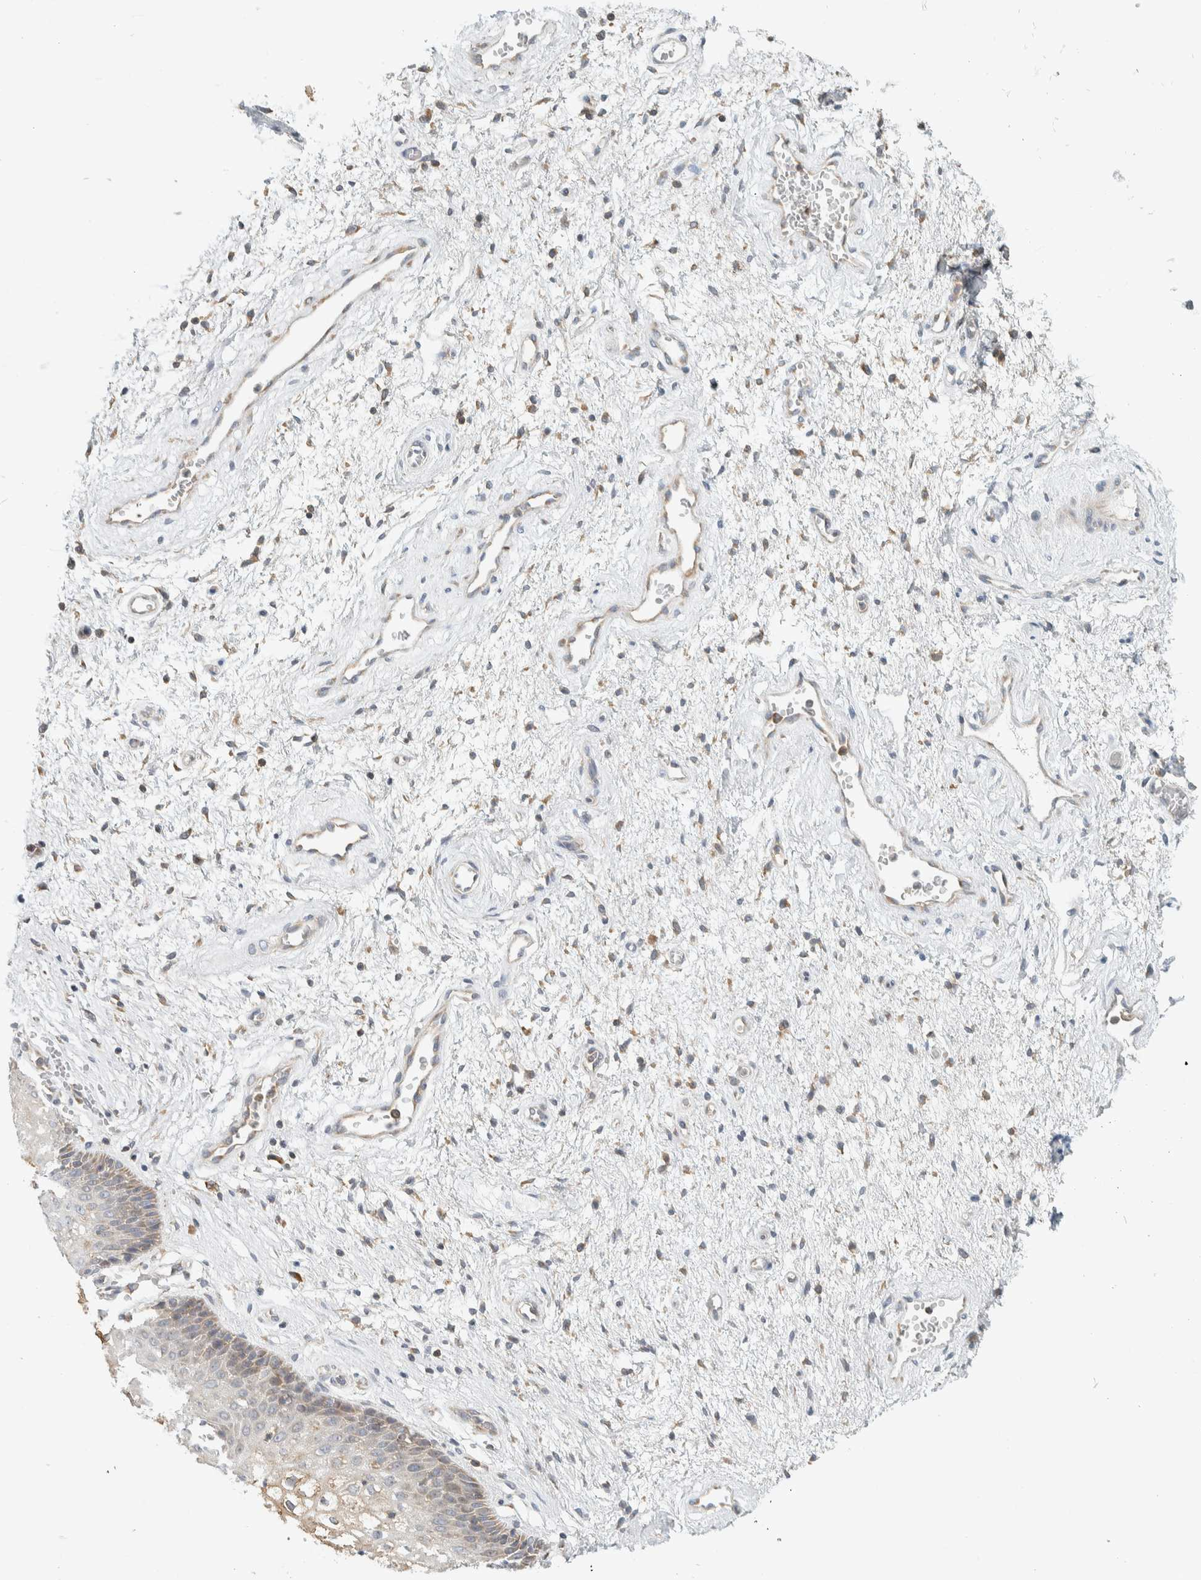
{"staining": {"intensity": "weak", "quantity": "<25%", "location": "cytoplasmic/membranous"}, "tissue": "vagina", "cell_type": "Squamous epithelial cells", "image_type": "normal", "snomed": [{"axis": "morphology", "description": "Normal tissue, NOS"}, {"axis": "topography", "description": "Vagina"}], "caption": "Immunohistochemical staining of unremarkable vagina reveals no significant positivity in squamous epithelial cells.", "gene": "CCDC57", "patient": {"sex": "female", "age": 34}}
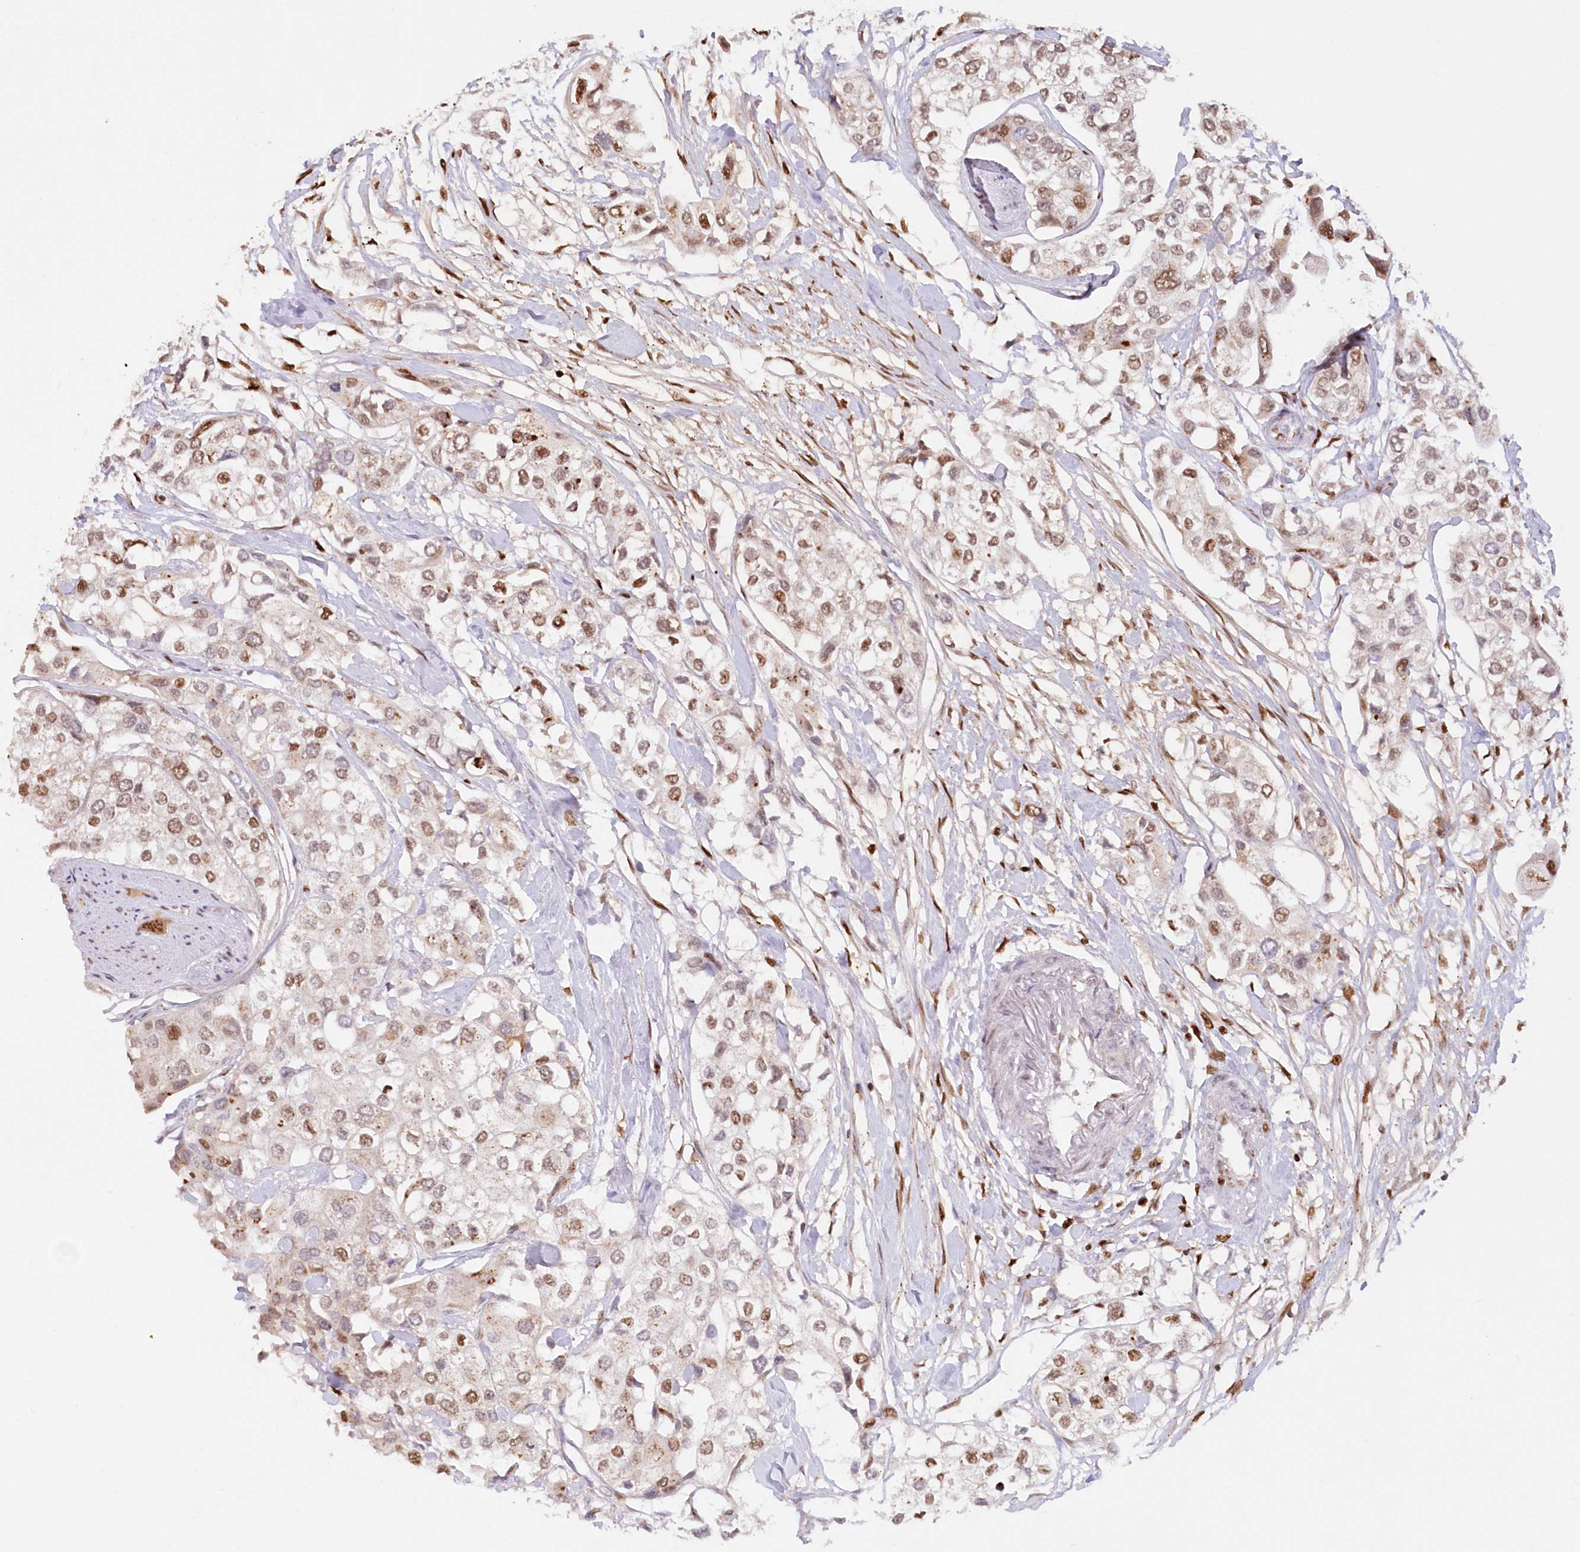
{"staining": {"intensity": "moderate", "quantity": "25%-75%", "location": "nuclear"}, "tissue": "urothelial cancer", "cell_type": "Tumor cells", "image_type": "cancer", "snomed": [{"axis": "morphology", "description": "Urothelial carcinoma, High grade"}, {"axis": "topography", "description": "Urinary bladder"}], "caption": "Urothelial cancer stained with a protein marker reveals moderate staining in tumor cells.", "gene": "POLR2B", "patient": {"sex": "male", "age": 64}}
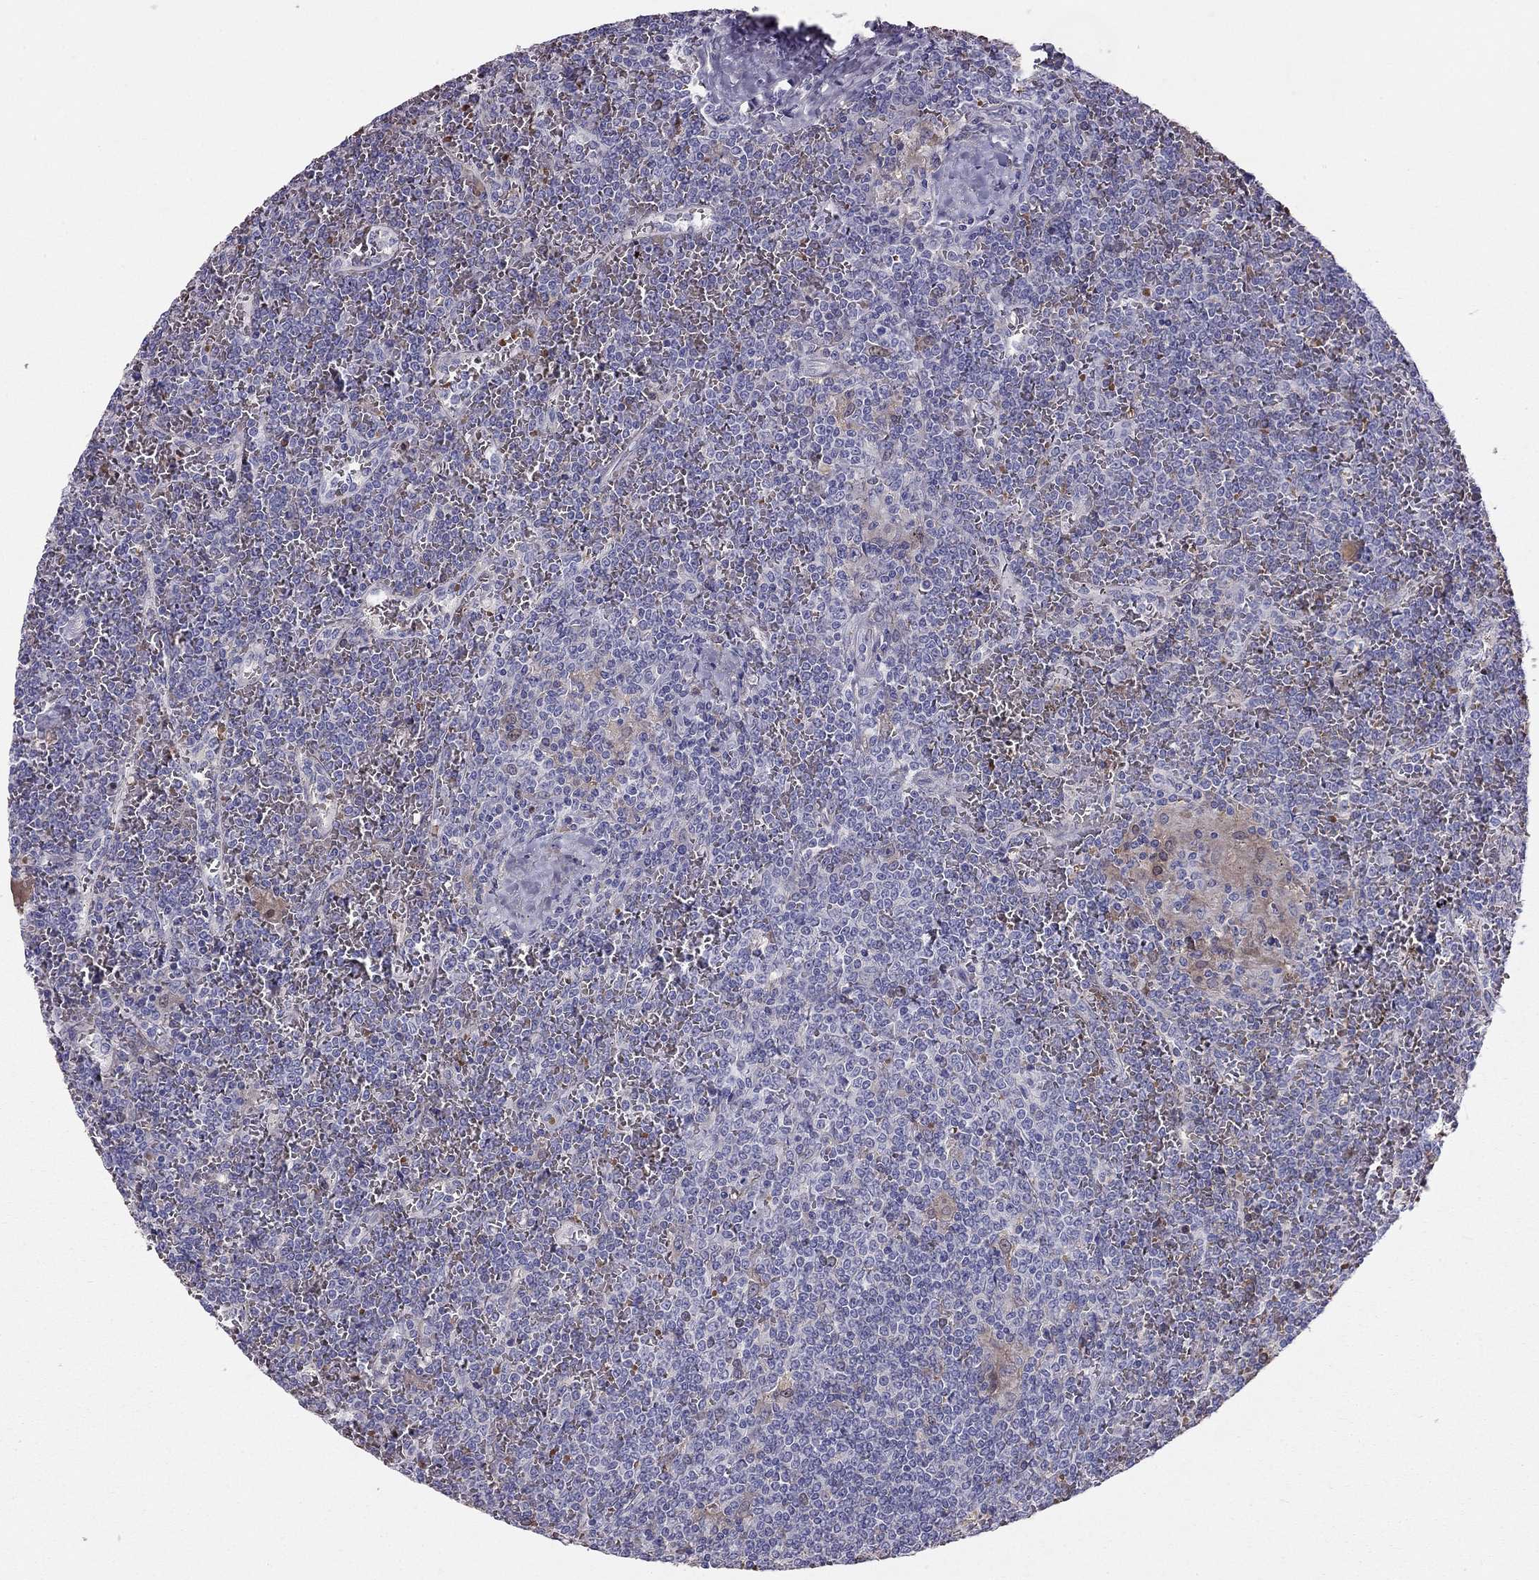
{"staining": {"intensity": "negative", "quantity": "none", "location": "none"}, "tissue": "lymphoma", "cell_type": "Tumor cells", "image_type": "cancer", "snomed": [{"axis": "morphology", "description": "Malignant lymphoma, non-Hodgkin's type, Low grade"}, {"axis": "topography", "description": "Spleen"}], "caption": "Lymphoma stained for a protein using immunohistochemistry exhibits no expression tumor cells.", "gene": "RHD", "patient": {"sex": "female", "age": 19}}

(What the task asks):
Go through the data and return every word of it verbatim, leaving out the pictures.

(Exercise answer):
{"staining": {"intensity": "weak", "quantity": "<25%", "location": "cytoplasmic/membranous"}, "tissue": "vagina", "cell_type": "Squamous epithelial cells", "image_type": "normal", "snomed": [{"axis": "morphology", "description": "Normal tissue, NOS"}, {"axis": "topography", "description": "Vagina"}], "caption": "Immunohistochemical staining of unremarkable vagina reveals no significant positivity in squamous epithelial cells.", "gene": "CCDC57", "patient": {"sex": "female", "age": 34}}
{"staining": {"intensity": "moderate", "quantity": "25%-75%", "location": "nuclear"}, "tissue": "urothelial cancer", "cell_type": "Tumor cells", "image_type": "cancer", "snomed": [{"axis": "morphology", "description": "Urothelial carcinoma, High grade"}, {"axis": "topography", "description": "Urinary bladder"}], "caption": "Urothelial cancer stained with a protein marker reveals moderate staining in tumor cells.", "gene": "POLR2B", "patient": {"sex": "male", "age": 64}}
{"staining": {"intensity": "negative", "quantity": "none", "location": "none"}, "tissue": "lymphoma", "cell_type": "Tumor cells", "image_type": "cancer", "snomed": [{"axis": "morphology", "description": "Malignant lymphoma, non-Hodgkin's type, Low grade"}, {"axis": "topography", "description": "Spleen"}], "caption": "Lymphoma stained for a protein using immunohistochemistry exhibits no expression tumor cells.", "gene": "RHD", "patient": {"sex": "female", "age": 19}}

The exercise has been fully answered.